*EXERCISE DIRECTIONS*
Count the lines in the records below that contain the string "this", treating case as significant. Give only the number.

◇ ◇ ◇

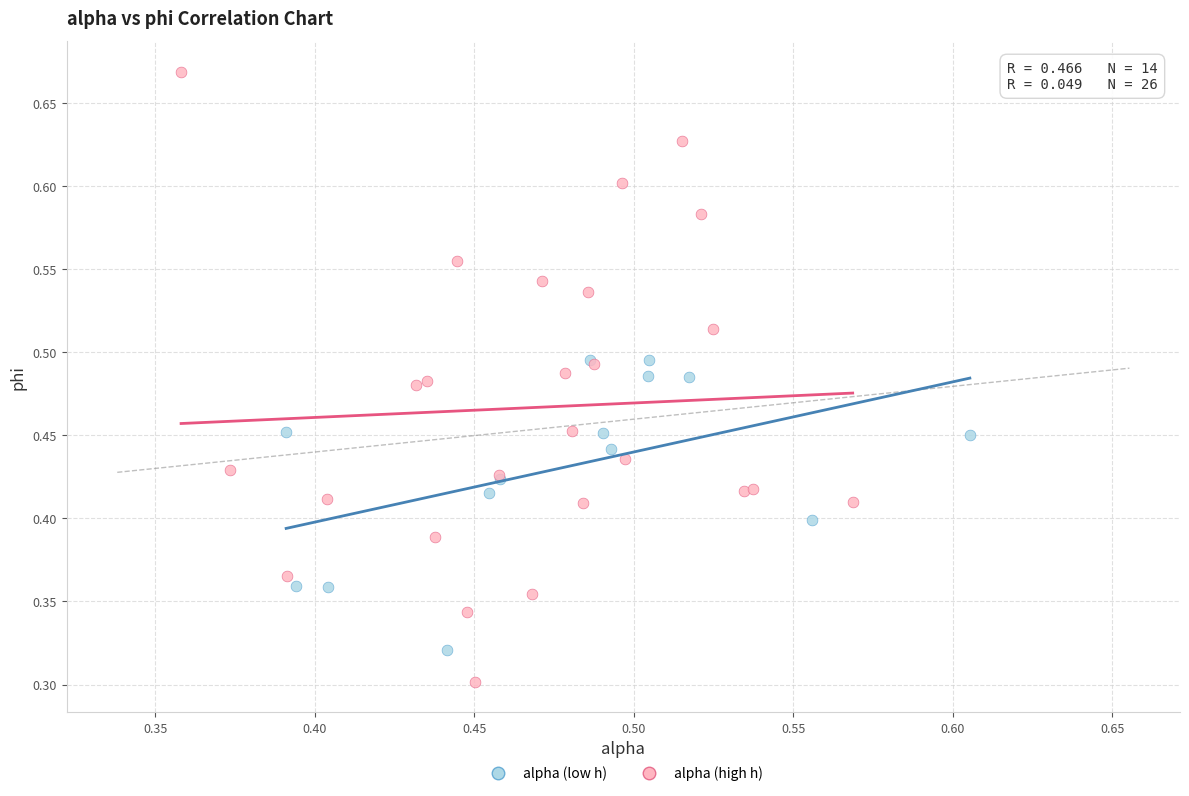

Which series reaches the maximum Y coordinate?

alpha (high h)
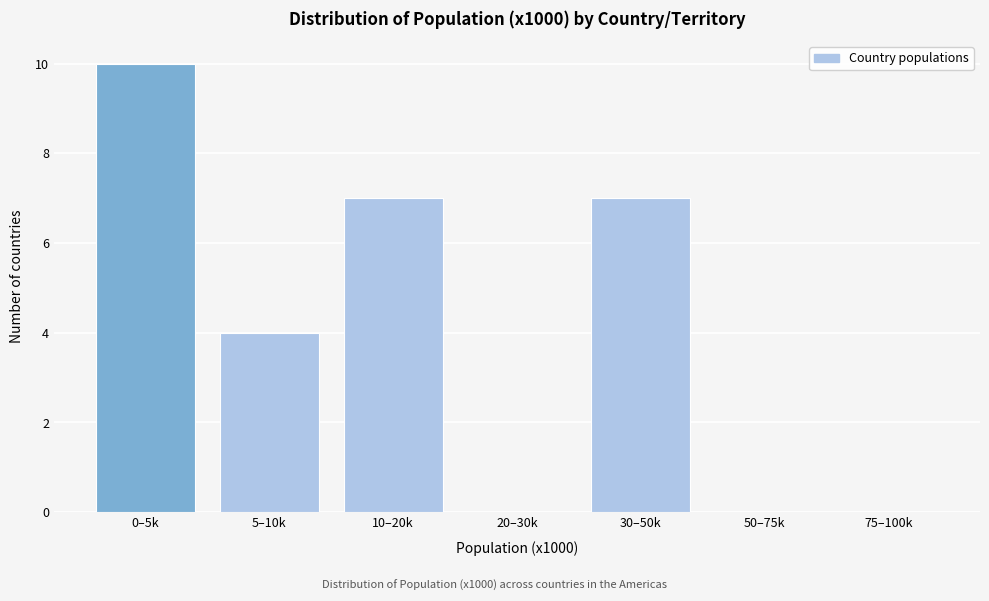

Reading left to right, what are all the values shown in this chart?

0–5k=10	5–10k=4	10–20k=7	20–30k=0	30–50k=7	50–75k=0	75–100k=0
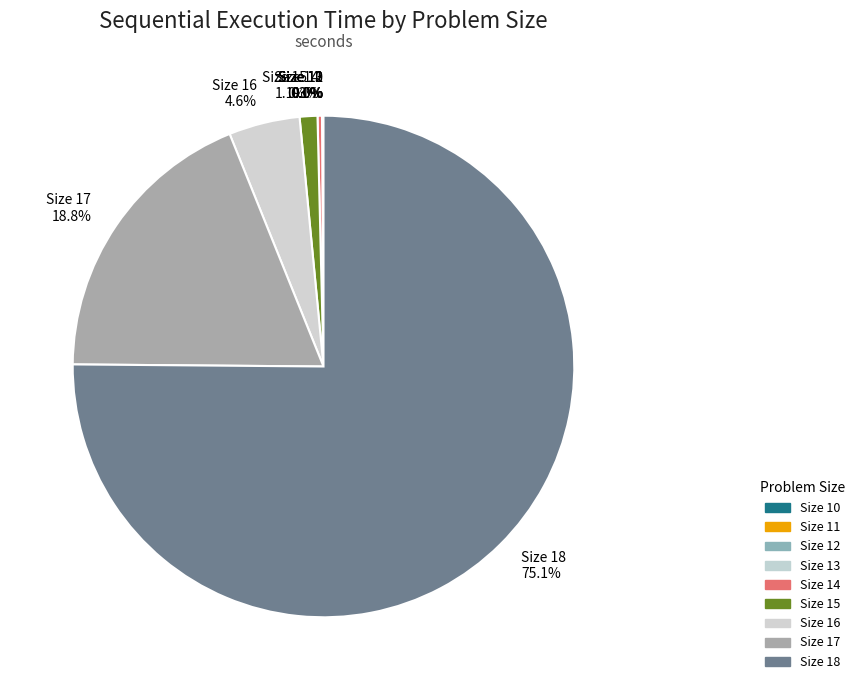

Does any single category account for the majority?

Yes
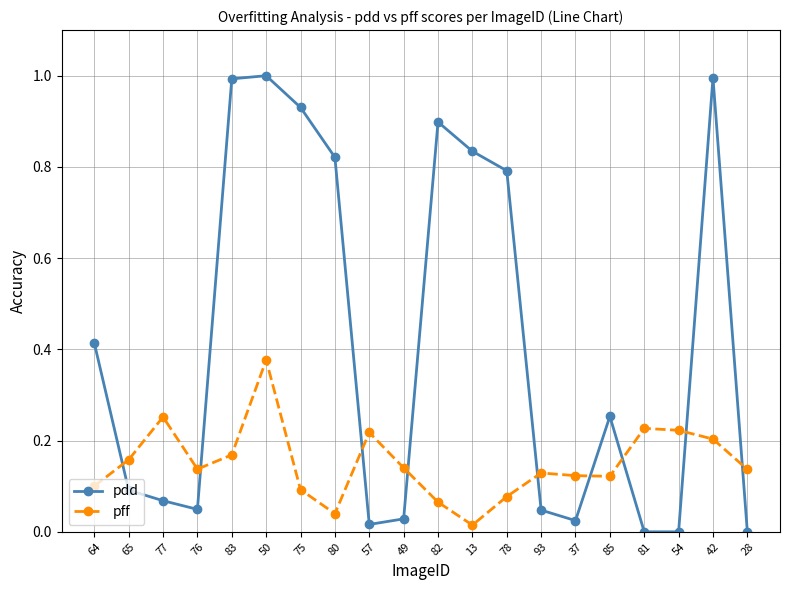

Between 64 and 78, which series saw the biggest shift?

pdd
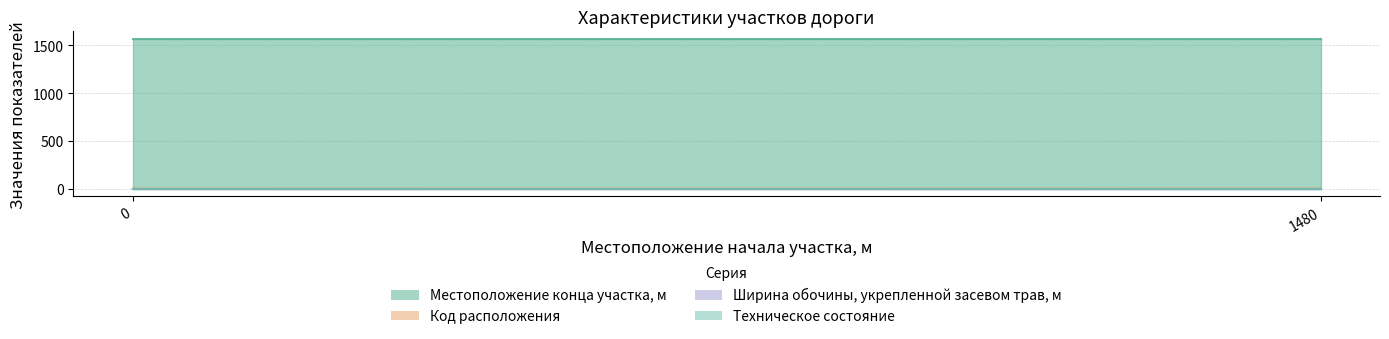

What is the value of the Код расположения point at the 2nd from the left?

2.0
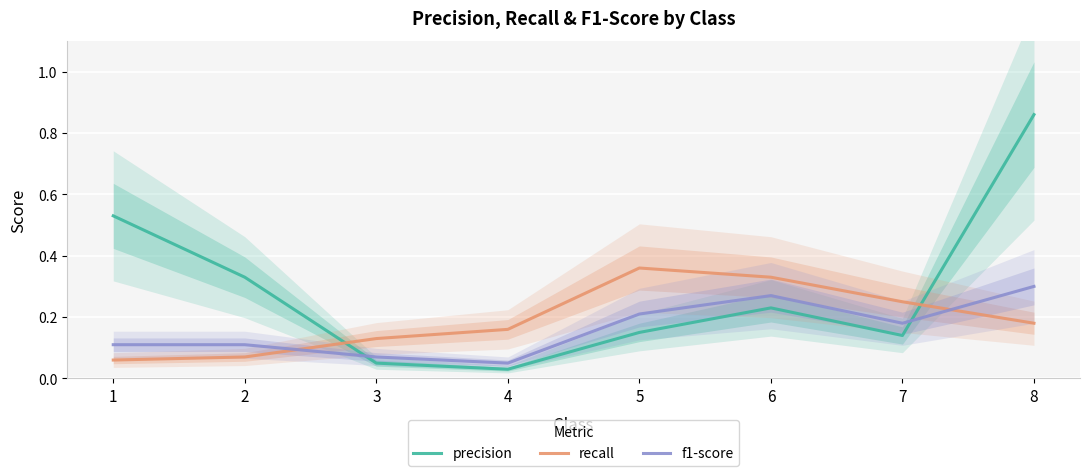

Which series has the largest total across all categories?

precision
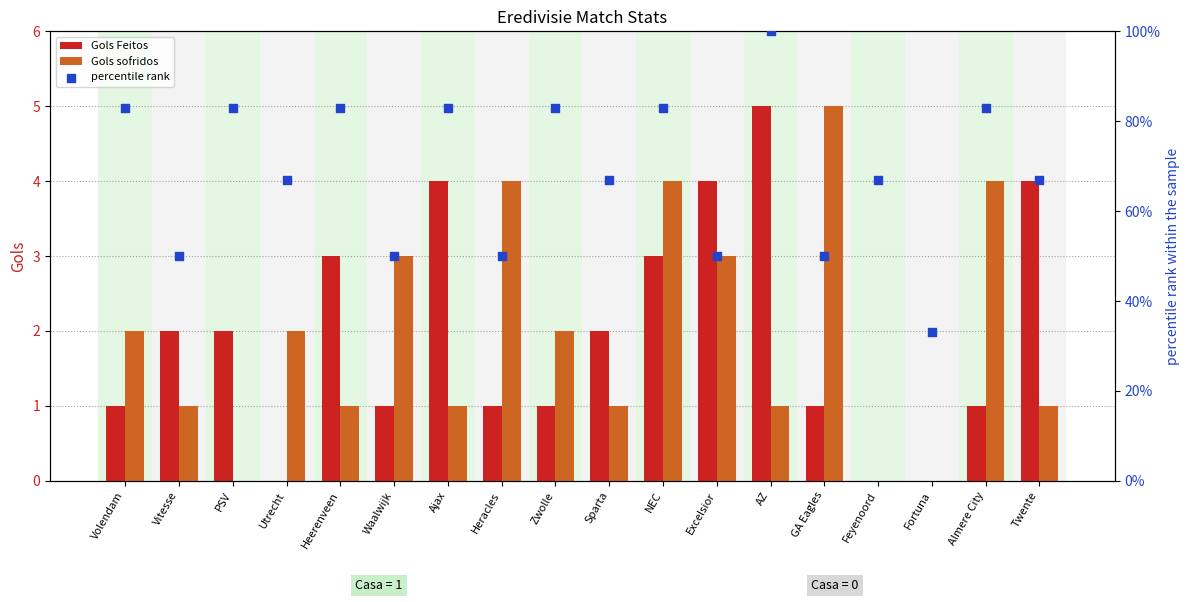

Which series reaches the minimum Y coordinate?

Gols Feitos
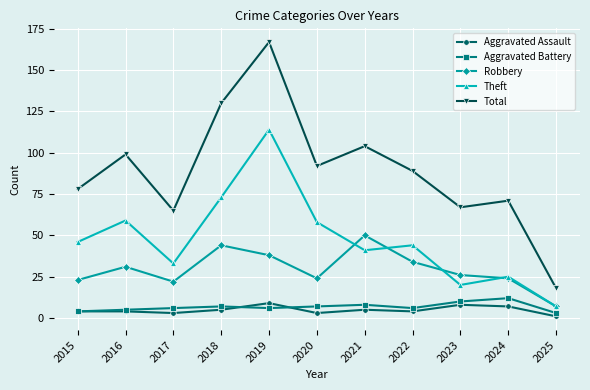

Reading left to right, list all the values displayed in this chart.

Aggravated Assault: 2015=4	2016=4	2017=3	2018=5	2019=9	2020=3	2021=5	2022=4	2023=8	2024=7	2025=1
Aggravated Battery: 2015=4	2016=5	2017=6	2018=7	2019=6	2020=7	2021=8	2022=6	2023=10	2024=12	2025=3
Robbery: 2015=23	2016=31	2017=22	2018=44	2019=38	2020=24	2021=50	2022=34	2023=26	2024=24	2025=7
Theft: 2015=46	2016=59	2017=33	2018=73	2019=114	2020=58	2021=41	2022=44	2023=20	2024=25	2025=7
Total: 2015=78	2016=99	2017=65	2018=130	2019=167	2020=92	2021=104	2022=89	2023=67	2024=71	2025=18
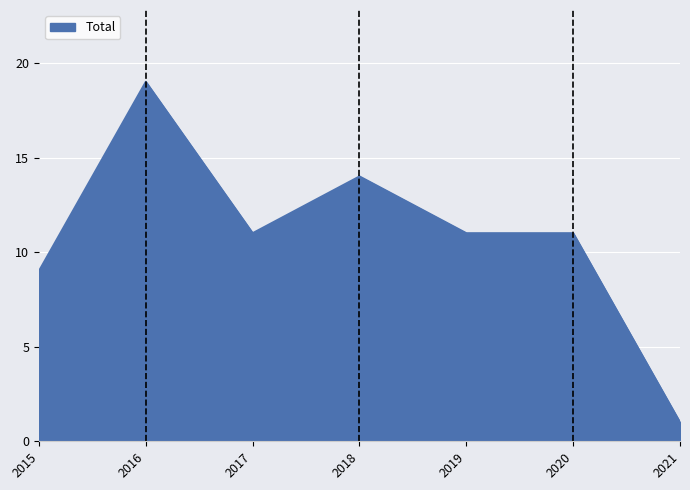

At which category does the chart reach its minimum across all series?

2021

◇ ◇ ◇

*REPLY*
2